The action moves forward to 1945 and the Russians are the occupying force. Professor Seeband is arrested and imprisoned. However, he saves the life of a Russian major’s child during his wife’s difficult labour, and escapes a death sentence. He is pardoned and takes up a career as a respected specialist in gynaecology.

Unbeknown to Seeband, young Kurt, now attending an avant-garde art college in Dusseldorf that teaches conceptual art, experimental art to be kind, damn awful installations to you and me, falls passionately in love with Seeband’s daughter, a fashion design student named Elisabeth or Ellie (Paula Beer).


Sebestian Koch as Professor Seeband, more vain than Trump and Mussolini combined  

The art school is presided over by an intense proselytiser amazingly similar in views and dress sense to Joseph Beuys, an artist much praised and promoted by our own Richard Demarco. Ellie is studying fashion design at the same college as Kurt and the couple begin their courtship. As the plot moves between soft porn scenes, light comedy – humorous moments much appreciated by me – and its inherent darker and darker tones, the web that will entrap them all begins to take shape.
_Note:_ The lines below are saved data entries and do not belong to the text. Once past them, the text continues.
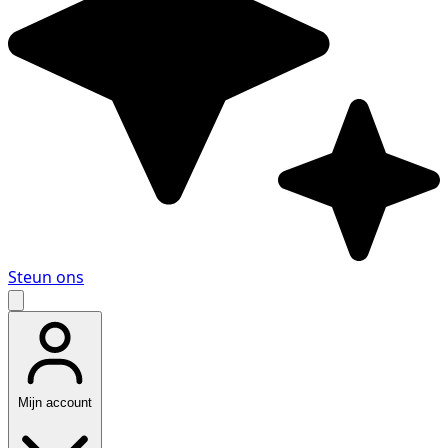
Steun ons
Mijn account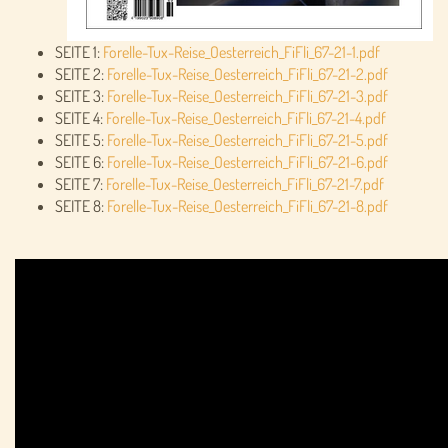
SEITE 1:
Forelle-Tux-Reise_Oesterreich_FiFli_67-21-1.pdf
SEITE 2:
Forelle-Tux-Reise_Oesterreich_FiFli_67-21-2.pdf
SEITE 3:
Forelle-Tux-Reise_Oesterreich_FiFli_67-21-3.pdf
SEITE 4:
Forelle-Tux-Reise_Oesterreich_FiFli_67-21-4.pdf
SEITE 5:
Forelle-Tux-Reise_Oesterreich_FiFli_67-21-5.pdf
SEITE 6:
Forelle-Tux-Reise_Oesterreich_FiFli_67-21-6.pdf
SEITE 7:
Forelle-Tux-Reise_Oesterreich_FiFli_67-21-7.pdf
SEITE 8:
Forelle-Tux-Reise_Oesterreich_FiFli_67-21-8.pdf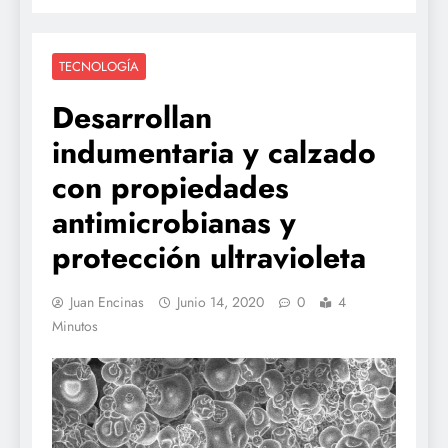
TECNOLOGÍA
Desarrollan
indumentaria y calzado
con propiedades
antimicrobianas y
protección ultravioleta
Juan Encinas
Junio 14, 2020
0
4
Minutos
Apropos female nudity, if we are to see women full frontal, let’s have parity of nakedness in male roles. I realise there is a part of the male anatomy that tends to swing low, sweet Harriet, when a person is descending a staircase, but what’s sauce for the goose is sauce for the gander. see 

There is much to like in this marathon epic, though the director pulls his punches in scenes that ought to repulse us and plays for the acceptable and the conventional. The harrowing scenes are somehow sanitised, scenes too light and fluffy to sit comfortably in a film about the Nazis and their legacy. Secondly, the central character of Kurt is played as a student eternally bemused, without any apparent anger or fear, almost but not quite on one emotional boring note, which disappoints.  

Those minuses aside, there is a genuine auteur at work behind this film causing some sequences quite true to life that we all have known or seen, myself included. One chilling scene stayed with me long after the film ended. It was a bank of black British Lancaster bombers silhouetted against an ominous grey sky, making their way to wipe out Dresden and every person and living thing in that great city, on the orders of Winston Churchill.
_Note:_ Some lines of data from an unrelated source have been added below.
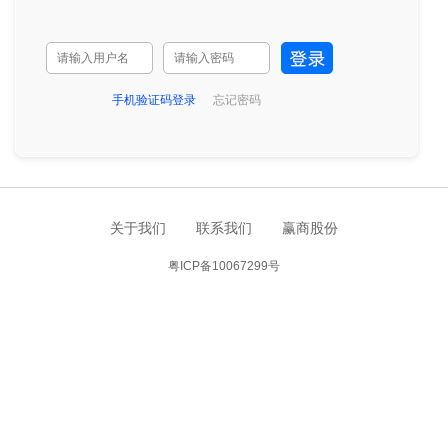
手机验证码登录
忘记密码
关于我们
联系我们
赢商股份
粤ICP备10067299号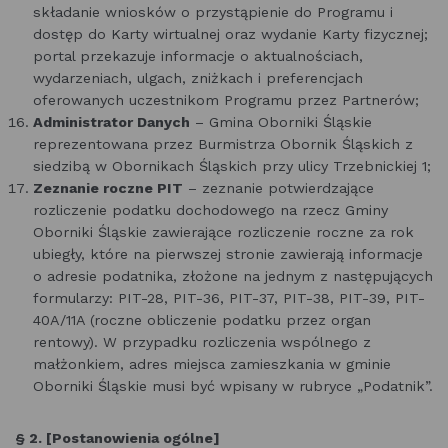
składanie wniosków o przystąpienie do Programu i
dostęp do Karty wirtualnej oraz wydanie Karty fizycznej;
portal przekazuje informacje o aktualnościach,
wydarzeniach, ulgach, zniżkach i preferencjach
oferowanych uczestnikom Programu przez Partnerów;
Administrator Danych
– Gmina Oborniki Śląskie
reprezentowana przez Burmistrza Obornik Śląskich z
siedzibą w Obornikach Śląskich przy ulicy Trzebnickiej 1;
Zeznanie roczne PIT
– zeznanie potwierdzające
rozliczenie podatku dochodowego na rzecz Gminy
Oborniki Śląskie zawierające rozliczenie roczne za rok
ubiegły, które na pierwszej stronie zawierają informacje
o adresie podatnika, złożone na jednym z następujących
formularzy: PIT-28, PIT-36, PIT-37, PIT-38, PIT-39, PIT-
40A/11A (roczne obliczenie podatku przez organ
rentowy). W przypadku rozliczenia wspólnego z
małżonkiem, adres miejsca zamieszkania w gminie
Oborniki Śląskie musi być wpisany w rubryce „Podatnik”.
§ 2. [Postanowienia ogólne]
The film’s director, Florian Henckel von Donnersmarck, came to film goer’s notice with the breakthrough film on the East German Stasi, The Lives of Others (2006), which deservedly won Best Foreign Language Oscar in 2007. In this film we see similar motifs, especially the buttoned up officer doing his best for the fascist state, controlling the lives of lovers. The film’s flaws are many, that three hour length without an intermission is just one. It wins us over for its honesty, Koch’s performance, and its music composed by Max Richter – no relation to the iffy painter on which the film’s life is based.

  • Star Rating: Three and a half stars
  • Cast: Tom Schilling, Sebastian Koch, Paula Beer
  • Director:  Florian Henckel von Donnersmarck
  • Writer:  Florian Henckel von Donnersmarck
  • Cinematography: Caleb Deschanel
  • Composer: Max Richter
  • Duration: 3 hours 9 minutes
  • 5 plus: potential classic, innovative. 5: outstanding. 4: excellent. 3.5: excellent but flawed. 3: very good if formulaic. 2: straight to DVD. 1: crap; why did they bother?